Just one year ago in Jackson, Miss., a nonprofit organization was reincarnated from successful Lutheran and Episcopal servant-ministry initiatives. Nine months later, Lutheran Episcopal Services in Mississippi exploded into service as one of the state’s leading disaster-response agencies.
Two days after Hurricane Katrina ravaged the Gulf Coast, Bishop Duncan Gray III of the Episcopal Diocese of Mississippi appointed LESM’s executive director the diocesan coordinator for disaster response. Ninety days later, the organization was operating nine relief centers, employed more than 20 people, had established a statewide evacuee-resettlement program and had outgrown its temporary office space.
“Any way that we can impact the lives of people in a positive way, expressing our faith in the care that we give, is a positive for the Christian church at large, and service is a strong witness to those around us and to the Christ that we affirm and share,” said Kurtis Schultz, president of the LCMS Southern District. “Any time that Christians can work together in the service of people, it gives extremely positive expression of the Christian faith.”
LESM brought together an established Lutheran Service Ministry Organization and the servant-ministry efforts of the Episcopal Diocese of Mississippi. Its roots date back 20 years, when conversations took place around ideas for a dedicated organization for social ministries in Mississippi. Although other related projects gained momentum, the idea of an Episcopal servant-ministry organization kept simmering in the back of the Rev. Carol Stewart’s mind.
The discussions surrounding “Called to Common Mission” during General Convention in 2000 propelled Stewart, Lutheran pastor Robert Blanton, and Episcopal priest Horace Choate, and deacon Frank Spencer and others to form a Lutheran-Episcopal Task Force. Soon, ideas began boiling over.
“None of us could have foreseen this wonderful event and partnership that we now have with the Episcopal Church,” said the ELCA Southeastern Synod bishop, Ronald Warren. “I am just thrilled that this is the first SMO formed through our full communion relationship and look forward to working with all our partners across Mississippi in areas of social ministry and disaster response.”

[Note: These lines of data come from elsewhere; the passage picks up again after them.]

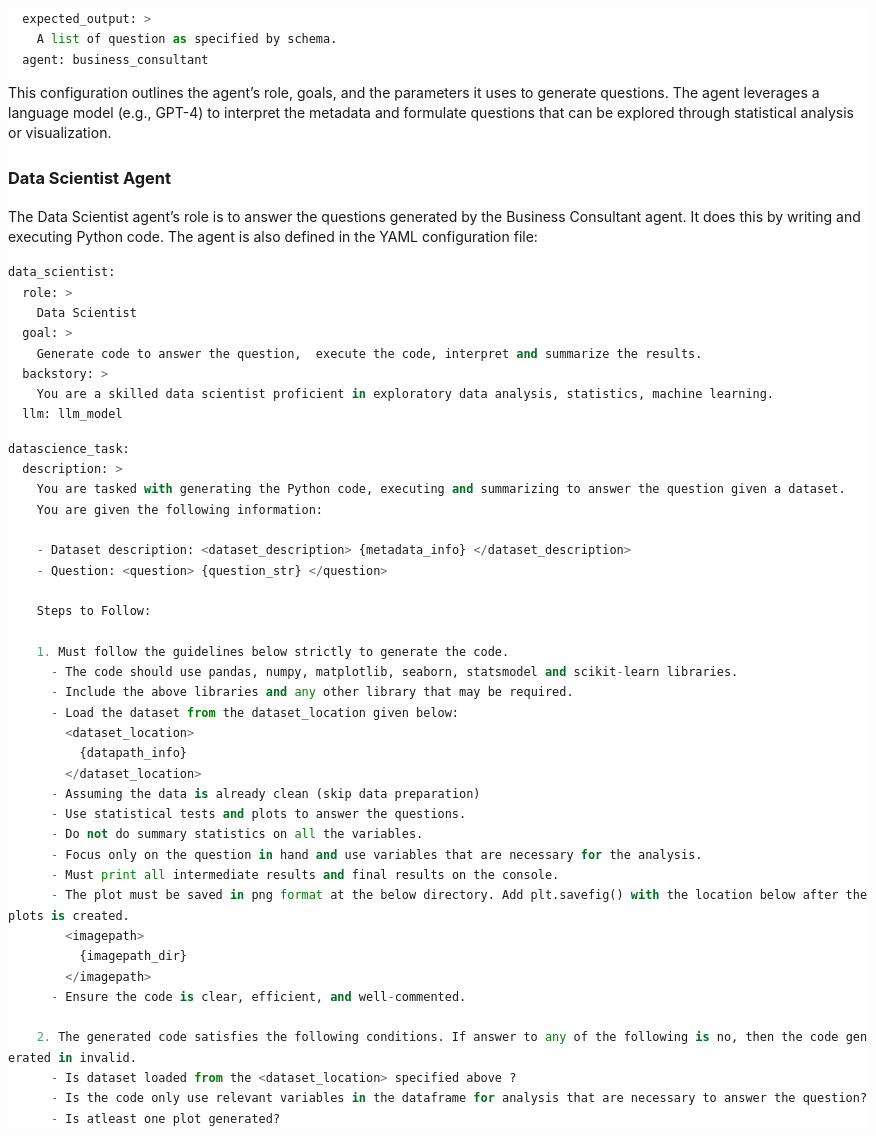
 ```python
  expected_output: >   
    A list of question as specified by schema.
  agent: business_consultant
```
This configuration outlines the agent’s role, goals, and the parameters it uses to generate questions. The agent leverages a language model (e.g., GPT\-4\) to interpret the metadata and formulate questions that can be explored through statistical analysis or visualization.


### Data Scientist Agent

The Data Scientist agent’s role is to answer the questions generated by the Business Consultant agent. It does this by writing and executing Python code. The agent is also defined in the YAML configuration file:


```python
data_scientist:
  role: >
    Data Scientist
  goal: >
    Generate code to answer the question,  execute the code, interpret and summarize the results.
  backstory: >
    You are a skilled data scientist proficient in exploratory data analysis, statistics, machine learning.
  llm: llm_model    
```

```python
datascience_task:
  description: >
    You are tasked with generating the Python code, executing and summarizing to answer the question given a dataset. 
    You are given the following information:

    - Dataset description: <dataset_description> {metadata_info} </dataset_description>
    - Question: <question> {question_str} </question>

    Steps to Follow:

    1. Must follow the guidelines below strictly to generate the code.
      - The code should use pandas, numpy, matplotlib, seaborn, statsmodel and scikit-learn libraries.
      - Include the above libraries and any other library that may be required.
      - Load the dataset from the dataset_location given below: 
        <dataset_location>
          {datapath_info} 
        </dataset_location>  
      - Assuming the data is already clean (skip data preparation)
      - Use statistical tests and plots to answer the questions.
      - Do not do summary statistics on all the variables.
      - Focus only on the question in hand and use variables that are necessary for the analysis.
      - Must print all intermediate results and final results on the console.
      - The plot must be saved in png format at the below directory. Add plt.savefig() with the location below after the plots is created.  
        <imagepath> 
          {imagepath_dir} 
        </imagepath>
      - Ensure the code is clear, efficient, and well-commented.

    2. The generated code satisfies the following conditions. If answer to any of the following is no, then the code generated in invalid.
      - Is dataset loaded from the <dataset_location> specified above ?
      - Is the code only use relevant variables in the dataframe for analysis that are necessary to answer the question?
      - Is atleast one plot generated?
```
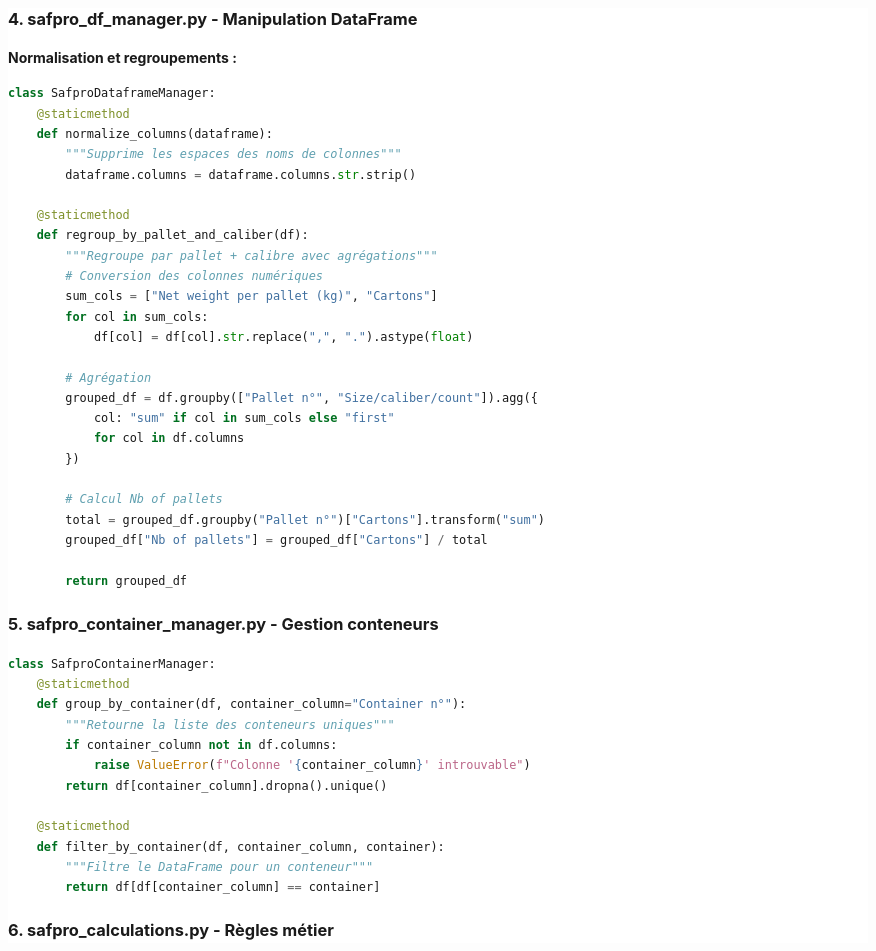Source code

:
 ```python
```

### 4. safpro_df_manager.py - Manipulation DataFrame

**Normalisation et regroupements :**
```python
class SafproDataframeManager:
    @staticmethod
    def normalize_columns(dataframe):
        """Supprime les espaces des noms de colonnes"""
        dataframe.columns = dataframe.columns.str.strip()
    
    @staticmethod
    def regroup_by_pallet_and_caliber(df):
        """Regroupe par pallet + calibre avec agrégations"""
        # Conversion des colonnes numériques
        sum_cols = ["Net weight per pallet (kg)", "Cartons"]
        for col in sum_cols:
            df[col] = df[col].str.replace(",", ".").astype(float)
        
        # Agrégation
        grouped_df = df.groupby(["Pallet n°", "Size/caliber/count"]).agg({
            col: "sum" if col in sum_cols else "first" 
            for col in df.columns
        })
        
        # Calcul Nb of pallets
        total = grouped_df.groupby("Pallet n°")["Cartons"].transform("sum")
        grouped_df["Nb of pallets"] = grouped_df["Cartons"] / total
        
        return grouped_df
```

### 5. safpro_container_manager.py - Gestion conteneurs

```python
class SafproContainerManager:
    @staticmethod
    def group_by_container(df, container_column="Container n°"):
        """Retourne la liste des conteneurs uniques"""
        if container_column not in df.columns:
            raise ValueError(f"Colonne '{container_column}' introuvable")
        return df[container_column].dropna().unique()
    
    @staticmethod
    def filter_by_container(df, container_column, container):
        """Filtre le DataFrame pour un conteneur"""
        return df[df[container_column] == container]
```

### 6. safpro_calculations.py - Règles métier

Before Hurricane Katrina, the efforts of the Lutheran-Episcopal Task force developed into well-respected projects addressing some of the needs of Mississippi’s most vulnerable citizens. Since the hurricane, LESM and its relief main centers have served nearly 100,000 coast residents and sheltered more than 6,000 volunteers. These centers have provided walk-in medical clinics, supply “stores” and pastoral care. Seven other area Episcopal and Lutheran churches offer smaller relief centers.
LESM plans to continue its disaster relief operations well into 2006. As the work on the coast moves from recovery to rebuilding, existing housing sites will be expanded to accommodate the hundreds of volunteers assisting daily with debris removal and construction. The organization’s office also is administering an evacuee-resettlement program and has accepted applications for emergency-relief funds for both individuals and churches affected by the storm.